My fault, I just thought of the normal execution instead of the subverting cases :-)
>
>> I'm noticing that in this series KVM has special emulator behavior that
>> doesn't match the HW when CET is enabled. That it *skips* emitting #CPs (and
>> other CET behaviors SW depends on), and wondering if it is a problem.
> Yes, it's a problem. But IIUC, as is KVM would also induce bogus #CPs (which is
> probably less of a problem in practice, but still not acceptable).
I'd choose to stop emulating the CET sensitive instructions while CET is enabled in guest
as re-enter guest after emulation would raise some kind of risk, but I don't know how to
stop the emulation decently.
>> I'm worried that there is some way attackers will induce the host to
>> emulate an instruction and skip CET enforcement that the HW would
>> normally do.
> Yep. The best behavior for this is likely KVM's existing behavior, i.e. retry
> the instruction in the guest, and if that doesn't work, kick out to userspace and
> let userspace try to sort things out.
>
>>> For CALL/RET (and presumably any branch instructions with IBT?) other
>>> instructions that are directly affected by CET, the simplest thing would
>>> probably be to disable those in KVM's emulator if shadow stacks and/or IBT
>>> are enabled, and let KVM's failure paths take it from there.

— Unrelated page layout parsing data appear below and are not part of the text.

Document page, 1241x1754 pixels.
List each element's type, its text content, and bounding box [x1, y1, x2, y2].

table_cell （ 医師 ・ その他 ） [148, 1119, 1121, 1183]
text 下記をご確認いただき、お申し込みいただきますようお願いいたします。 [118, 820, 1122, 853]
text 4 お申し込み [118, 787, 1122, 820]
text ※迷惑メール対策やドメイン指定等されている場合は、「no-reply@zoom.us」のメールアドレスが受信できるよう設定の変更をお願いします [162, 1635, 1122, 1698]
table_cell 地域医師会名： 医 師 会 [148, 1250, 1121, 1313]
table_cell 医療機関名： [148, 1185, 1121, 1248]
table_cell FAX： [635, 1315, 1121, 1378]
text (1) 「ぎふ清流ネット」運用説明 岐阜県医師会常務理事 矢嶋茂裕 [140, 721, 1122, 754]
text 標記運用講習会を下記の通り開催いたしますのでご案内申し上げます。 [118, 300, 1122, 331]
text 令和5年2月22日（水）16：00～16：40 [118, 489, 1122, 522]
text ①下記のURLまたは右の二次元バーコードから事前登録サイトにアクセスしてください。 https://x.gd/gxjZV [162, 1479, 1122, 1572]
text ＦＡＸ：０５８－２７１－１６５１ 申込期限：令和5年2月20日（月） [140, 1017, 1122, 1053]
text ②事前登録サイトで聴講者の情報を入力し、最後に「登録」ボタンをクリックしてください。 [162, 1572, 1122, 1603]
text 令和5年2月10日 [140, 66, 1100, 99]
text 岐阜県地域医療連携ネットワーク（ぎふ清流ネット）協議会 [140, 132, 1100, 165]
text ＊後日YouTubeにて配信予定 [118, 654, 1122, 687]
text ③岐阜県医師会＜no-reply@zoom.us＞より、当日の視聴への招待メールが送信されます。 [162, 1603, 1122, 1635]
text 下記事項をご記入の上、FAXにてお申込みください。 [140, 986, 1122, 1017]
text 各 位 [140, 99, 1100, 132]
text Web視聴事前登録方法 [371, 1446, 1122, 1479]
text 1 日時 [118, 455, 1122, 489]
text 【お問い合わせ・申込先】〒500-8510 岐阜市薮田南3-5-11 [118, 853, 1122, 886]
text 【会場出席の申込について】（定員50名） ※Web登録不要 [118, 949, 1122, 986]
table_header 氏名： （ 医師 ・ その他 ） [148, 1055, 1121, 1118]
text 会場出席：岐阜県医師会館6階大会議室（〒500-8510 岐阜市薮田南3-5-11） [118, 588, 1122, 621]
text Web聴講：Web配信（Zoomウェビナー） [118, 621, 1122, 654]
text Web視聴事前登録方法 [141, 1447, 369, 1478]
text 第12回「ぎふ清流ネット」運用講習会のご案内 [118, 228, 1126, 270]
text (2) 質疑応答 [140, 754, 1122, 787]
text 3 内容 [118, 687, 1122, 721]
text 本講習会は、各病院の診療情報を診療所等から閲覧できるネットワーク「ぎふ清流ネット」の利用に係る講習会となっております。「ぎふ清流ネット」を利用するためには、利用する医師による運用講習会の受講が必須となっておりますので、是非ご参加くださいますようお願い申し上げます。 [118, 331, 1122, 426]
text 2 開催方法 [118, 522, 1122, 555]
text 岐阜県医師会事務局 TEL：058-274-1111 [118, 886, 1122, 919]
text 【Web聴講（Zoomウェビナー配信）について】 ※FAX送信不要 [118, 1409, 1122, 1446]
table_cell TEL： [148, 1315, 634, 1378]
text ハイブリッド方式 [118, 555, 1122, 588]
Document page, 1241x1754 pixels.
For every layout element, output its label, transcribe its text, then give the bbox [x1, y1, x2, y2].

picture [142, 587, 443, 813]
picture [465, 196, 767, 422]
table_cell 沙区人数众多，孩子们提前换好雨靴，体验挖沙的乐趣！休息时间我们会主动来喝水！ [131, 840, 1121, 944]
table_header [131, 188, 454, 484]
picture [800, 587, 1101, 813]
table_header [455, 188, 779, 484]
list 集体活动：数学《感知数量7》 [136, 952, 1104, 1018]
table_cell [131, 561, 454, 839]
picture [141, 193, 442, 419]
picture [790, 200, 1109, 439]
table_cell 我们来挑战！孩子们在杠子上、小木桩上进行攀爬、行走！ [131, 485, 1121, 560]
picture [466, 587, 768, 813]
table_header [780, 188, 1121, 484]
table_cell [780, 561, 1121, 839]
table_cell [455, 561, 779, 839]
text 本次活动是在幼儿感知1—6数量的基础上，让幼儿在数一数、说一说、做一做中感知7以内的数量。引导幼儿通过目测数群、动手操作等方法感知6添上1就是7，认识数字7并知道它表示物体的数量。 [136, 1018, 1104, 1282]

>> Right, that is what I was wondering might be the normal solution for
>> situations like this.
> If KVM can't emulate something, it either retries the instruction (with some
> decent logic to guard against infinite retries) or punts to userspace.
What kind of error is proper if KVM has to punt to userspace? Or just inject #UD into guest
on detecting this case?
>
> Or if the platform owner likes to play with fire and doesn't enable
> KVM_CAP_EXIT_ON_EMULATION_FAILURE, KVM will inject a #UD (and still exit to
> userspace if the emulation happened at CPL0). And yes, that #UD is 100% KVM
> making shit up, and yes, it has caused problems and confusion. :-)
>
>>> Then, *if* a use case comes along where the guest is utilizing CET and
>>> "needs" KVM to emulate affected instructions, we can add the necessary
>>> support the emulator.
>>>
>>> Alternatively, if teaching KVM's emulator to play nice with shadow stacks
>>> and IBT is easy-ish, just do that.
>> I think it will not be very easy.
> Yeah. As Jim alluded to, I think it's probably time to admit that emulating
> instructions for modern CPUs is a fools errand and KVM should simply stop trying.